In this week’s issue of The Miami Student, our reporter Carleigh Turner covered the recent findings in Miami’s 2016 sexual assault survey. What she uncovered was truly astounding: 26.3 percent of female undergraduate students living in Oxford who answered the survey revealed that they had, in fact, been raped during their time at Miami.
It is obvious that sexual assault on Miami’s campus has grown to a serious threat to the everyday safety of the students here, women most especially. The results of the 2016 survey show that Miami has not risen above the statistical standard that one in four women in college are sexually assaulted. Although Turner mentions the results may be skewed due to the survey’s sample size, the results reveal that one in four women at Miami are not just sexually assaulted (which can be anything from touching to other forms of harassment), but actually raped.
Miami has only carried out this survey for two years now, with the 2016 survey being the second in what we hope will be a series, and has quietly been working on prevention efforts for a while now without doing anything above-average for a university. The need for these assault surveys is proof that the idea of sexual assault at Miami is not new. What is new (read: strange, wonderful) is what Miami is doing partly in response to this newest survey’s results.
As Turner reports in her story, Miami is taking four big steps to becoming a safer school, both for victims and for everyday students. Most importantly, Miami is partnering with Women Helping Women, an organization dedicated to providing support services and crisis intervention for sexual assault victims, to apply for a grant to bring a sexual assault advocate on campus (the grant has not yet been approved). Miami is also in the final interviewing process to hire a fulltime on-campus Prevention Education Coordinator. This will, in theory, help stop campus sexual assault before it starts.

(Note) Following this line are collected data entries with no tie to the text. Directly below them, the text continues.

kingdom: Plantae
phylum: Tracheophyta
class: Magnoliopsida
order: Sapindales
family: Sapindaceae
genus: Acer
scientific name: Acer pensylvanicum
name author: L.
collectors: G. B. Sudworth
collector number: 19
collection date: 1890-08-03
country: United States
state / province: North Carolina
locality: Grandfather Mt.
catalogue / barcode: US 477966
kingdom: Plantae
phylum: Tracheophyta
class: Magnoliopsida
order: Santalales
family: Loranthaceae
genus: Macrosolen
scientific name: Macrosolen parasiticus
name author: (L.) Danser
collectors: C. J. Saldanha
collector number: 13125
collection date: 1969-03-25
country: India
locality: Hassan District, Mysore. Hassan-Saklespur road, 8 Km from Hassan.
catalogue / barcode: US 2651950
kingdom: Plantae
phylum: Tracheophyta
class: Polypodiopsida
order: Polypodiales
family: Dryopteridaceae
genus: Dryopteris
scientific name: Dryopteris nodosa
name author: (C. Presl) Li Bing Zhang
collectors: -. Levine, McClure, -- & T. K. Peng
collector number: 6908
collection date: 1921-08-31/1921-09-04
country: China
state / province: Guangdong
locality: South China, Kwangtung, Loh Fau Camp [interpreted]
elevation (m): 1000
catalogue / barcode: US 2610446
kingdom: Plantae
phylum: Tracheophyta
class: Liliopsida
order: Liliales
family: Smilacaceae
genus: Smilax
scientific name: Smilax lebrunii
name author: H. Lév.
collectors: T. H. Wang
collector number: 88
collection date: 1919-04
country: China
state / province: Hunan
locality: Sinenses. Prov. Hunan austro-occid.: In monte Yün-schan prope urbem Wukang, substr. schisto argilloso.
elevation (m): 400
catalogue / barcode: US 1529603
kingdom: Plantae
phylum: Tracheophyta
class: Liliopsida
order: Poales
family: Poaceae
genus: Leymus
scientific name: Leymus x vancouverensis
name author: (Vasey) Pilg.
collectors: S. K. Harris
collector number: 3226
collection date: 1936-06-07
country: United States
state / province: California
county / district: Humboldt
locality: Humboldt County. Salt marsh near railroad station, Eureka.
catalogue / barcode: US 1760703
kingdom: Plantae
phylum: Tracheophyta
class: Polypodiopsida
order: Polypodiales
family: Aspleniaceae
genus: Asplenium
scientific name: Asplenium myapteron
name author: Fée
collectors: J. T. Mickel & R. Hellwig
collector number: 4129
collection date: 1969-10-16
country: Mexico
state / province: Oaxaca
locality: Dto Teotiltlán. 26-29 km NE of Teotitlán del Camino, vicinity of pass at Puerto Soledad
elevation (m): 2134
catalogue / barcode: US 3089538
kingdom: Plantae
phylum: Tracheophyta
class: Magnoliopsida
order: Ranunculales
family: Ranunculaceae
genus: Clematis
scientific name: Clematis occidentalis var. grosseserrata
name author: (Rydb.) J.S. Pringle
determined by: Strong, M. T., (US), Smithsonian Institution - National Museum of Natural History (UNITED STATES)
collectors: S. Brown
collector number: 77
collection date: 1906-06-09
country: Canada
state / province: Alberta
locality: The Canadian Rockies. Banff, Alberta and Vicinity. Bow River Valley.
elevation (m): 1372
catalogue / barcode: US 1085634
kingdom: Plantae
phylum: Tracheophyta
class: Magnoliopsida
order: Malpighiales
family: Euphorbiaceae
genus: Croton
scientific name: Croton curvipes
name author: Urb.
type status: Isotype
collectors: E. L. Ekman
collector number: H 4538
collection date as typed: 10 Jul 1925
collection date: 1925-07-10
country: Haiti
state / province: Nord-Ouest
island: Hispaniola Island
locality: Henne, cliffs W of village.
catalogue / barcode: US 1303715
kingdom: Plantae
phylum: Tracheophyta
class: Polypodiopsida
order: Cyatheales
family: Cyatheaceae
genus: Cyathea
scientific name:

To provide more support to victims who have already experienced sexual assault, Miami administration also trained four counselors in the Student Counseling Services to have the specific skills to deal with helping victims. Their final step currently has been focused on strengthening the on-campus victims-advocate and prevention group It’s on Us.
We at The Miami Student know that we have reported on sexual assault countless times. Even Turner herself wondered at one point whether or not we were “beating a dead horse” by continuing to report on this subject. She makes it clear, however, that this is not the case.
“But then you look at the  survey and find that 20 percent of the people who answered the [it] still believe that when a woman is sexually assaulted while she is drunk, she is partially at fault. That’s why we still have to talk about this,” says Turner.
Miami’s important changes come at the pinnacle in an era where rape culture and rhetoric is still rampant both on and off campus. Just last week CNN reported on problematic statements made by Kellyanne Conway, Donald Trump’s newest campaign manager and the first woman to hold the position in the Republican Party.
“If we were physiologically – not mentally, emotionally, professionally – equal to men, if we were physiologically as strong as men, rape would not exist. You would be able to defend yourself and fight him off,” she said as part of a PBS panel at an event dedicated to discussing gender equality in the military.
Conway has since asked that Republicans running for any kind of office to simply stop talking about rape because the way they were handling it was hurting their campaigns.
With this kind of rhetoric coming from female leaders in America, we need changes like the ones Miami is making to reiterate that sexual assault is not something that can be swept under the rug and it is not something that can be put on the victims. Men and women at Miami need this help and education and we are glad that they will finally be getting it.
Miami deserves applause and praise for these changes. We look forward to watching the ways in which Miami will continue these prevention efforts and get that 26.3 percent down to zero.